__Work instructions__:
Please count how many of the lines below contain the word "Torna", and reply with the number alone.

[Data records]

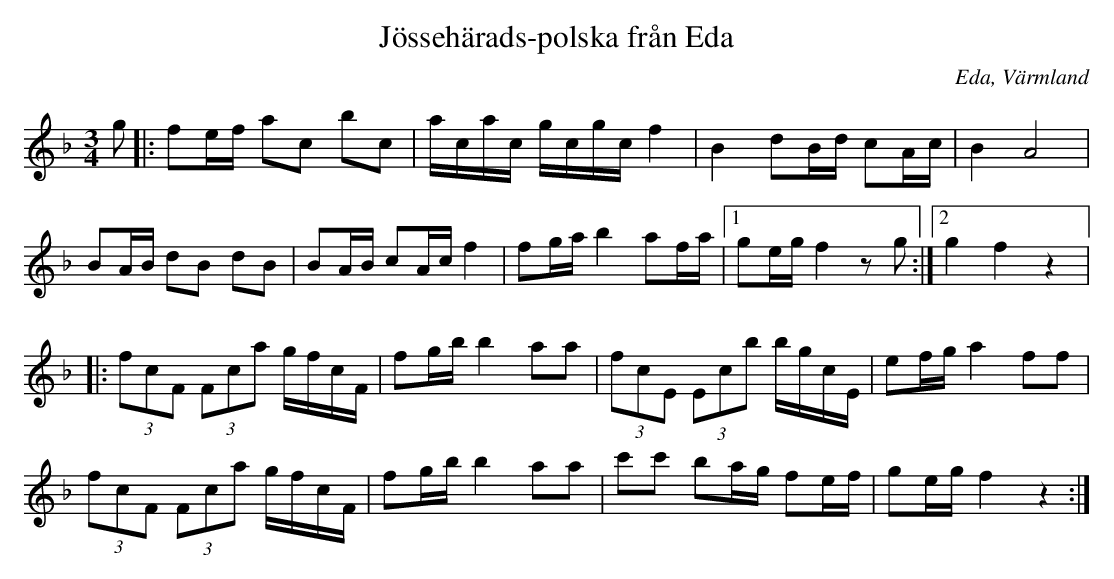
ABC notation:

X:1
T:Jössehärads-polska från Eda
O:Eda, Värmland
L:1/8
M:3/4
K:F
g |: fe/f/ ac bc | a/c/a/c/ g/c/g/c/ f2 | B2 dB/d/ cA/c/ | B2 A4 |
BA/B/ dB dB | BA/B/ cA/c/ f2 | fg/a/ b2 af/a/ |1 ge/g/ f2 z g :|2 g2 f2 z2 |:
(3fcF (3Fca g/f/c/F/ | fg/b/ b2 aa | (3fcE (3Ecb b/g/c/E/ | ef/g/ a2 ff |
(3fcF (3Fca g/f/c/F/ | fg/b/ b2 aa | c'c' ba/g/ fe/f/ | ge/g/ f2 z2 :|
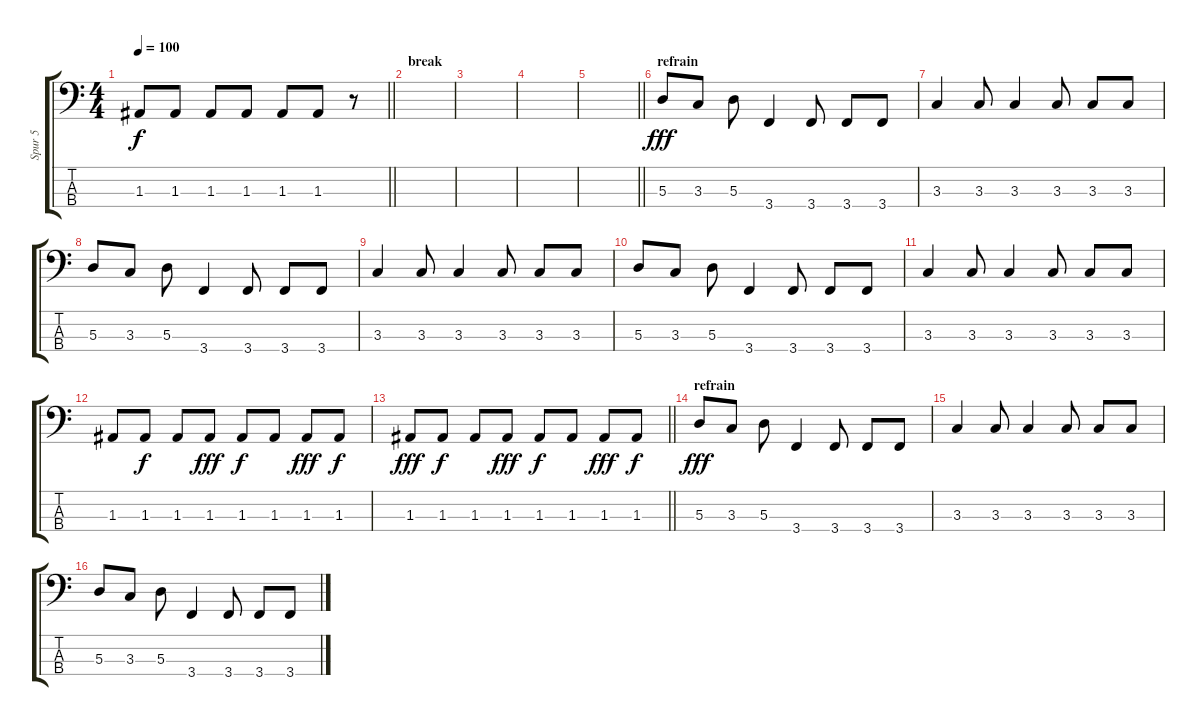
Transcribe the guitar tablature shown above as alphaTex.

\track ("Spur 5" "Spur 5") {instrument electricbassfinger}
\staff {score tabs}
\tuning (G2 D2 A1 D1) {hide}
\ts (4 4)
\tempo 100
\clef f4
\barLineRight lightlight
\ks c
1.3.8{dy f} 1.3.8 1.3.8 1.3.8 1.3.8 1.3.8 r.8 |
\section ("" "break")
|
|
|
\barLineRight lightlight
|
\section ("" "refrain")
5.3.8{dy fff} 3.3.8 5.3.8 3.4.4 3.4.8 3.4.8 3.4.8 |
3.3.4 3.3.8 3.3.4 3.3.8 3.3.8 3.3.8 |
5.3.8 3.3.8 5.3.8 3.4.4 3.4.8 3.4.8 3.4.8 |
3.3.4 3.3.8 3.3.4 3.3.8 3.3.8 3.3.8 |
5.3.8 3.3.8 5.3.8 3.4.4 3.4.8 3.4.8 3.4.8 |
3.3.4 3.3.8 3.3.4 3.3.8 3.3.8 3.3.8 |
1.3.8 1.3.8{dy f} 1.3.8 1.3.8{dy fff} 1.3.8{dy f} 1.3.8 1.3.8{dy fff} 1.3.8{dy f} |
\barLineRight lightlight
1.3.8{dy fff} 1.3.8{dy f} 1.3.8 1.3.8{dy fff} 1.3.8{dy f} 1.3.8 1.3.8{dy fff} 1.3.8{dy f} |
\section ("" "refrain")
5.3.8{dy fff} 3.3.8 5.3.8 3.4.4 3.4.8 3.4.8 3.4.8 |
3.3.4 3.3.8 3.3.4 3.3.8 3.3.8 3.3.8 |
5.3.8 3.3.8 5.3.8 3.4.4 3.4.8 3.4.8 3.4.8
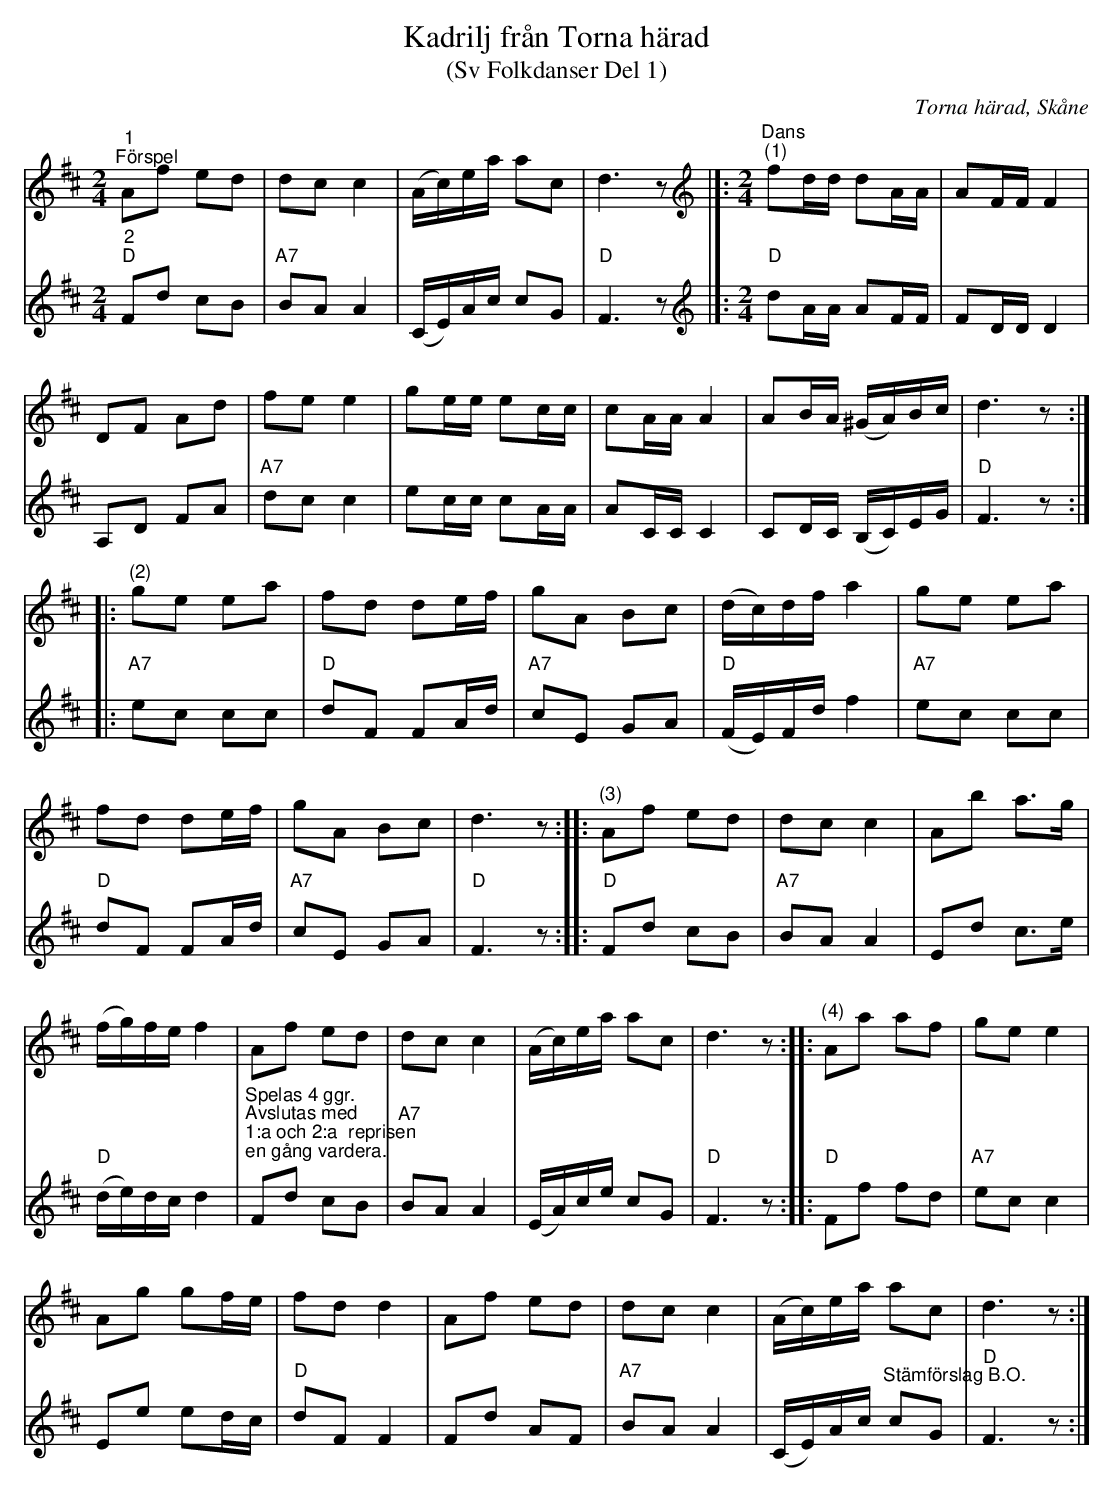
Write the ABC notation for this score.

X:1
T:Kadrilj från Torna härad
T:(Sv Folkdanser Del 1)
O:Torna härad, Skåne
L:1/8
M:2/4
K:D
V:1
"^1""^Förspel" Af ed | dc c2 | (A/c/)e/a/ ac | d3 z |]: [K:D][M:2/4][K:treble]"^Dans""^(1)" fd/d/ dA/A/ | AF/F/ F2 |
DF Ad | fe e2 | ge/e/ ec/c/ | cA/A/ A2 | AB/A/ (^G/A/)B/c/ | d3 z ::
"^(2)" ge ea | fd de/f/ | gA Bc | (d/c/)d/f/ a2 | ge ea |
fd de/f/ | gA Bc | d3 z ::"^(3)" Af ed | dc c2 | Ab a>g |
(f/g/)f/e/ f2 | Af ed | dc c2 | (A/c/)e/a/ ac | d3 z ::"^(4)" Aa af | ge e2 |
Ag gf/e/ | fd d2 | Af ed | dc c2 | (A/c/)e/a/ ac | d3 z :|
V:2
"^2""D" Fd cB |"A7" BA A2 | (C/E/)A/c/ cG |"D" F3 z |]:[K:D][M:2/4][K:treble]"D" dA/A/ AF/F/ | FD/D/ D2 |
A,D FA |"A7" dc c2 | ec/c/ cA/A/ | AC/C/ C2 | CD/C/ (B,/C/)E/G/ |"D" F3 z ::
"A7" ec cc |"D" dF FA/d/ |"A7" cE GA |"D" (F/E/)F/d/ f2 |"A7" ec cc |
"D" dF FA/d/ | "A7" cE GA |"D" F3 z ::"D" Fd cB |"A7" BA A2 | Ed c>e |
"D" (d/e/)d/c/ d2 | "^Spelas 4 ggr.""^Avslutas med""^1:a och 2:a  reprisen""^en gång vardera." Fd cB | "A7" BA A2 | (E/A/)c/e/ cG | "D" F3 z ::"D" Ff fd | "A7" ec c2 |
Ee ed/c/ |"D" dF F2 | Fd AF |"A7" BA A2 | (C/E/)A/c/"^Stämförslag B.O." cG | "D" F3 z :|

__Complete output__:
2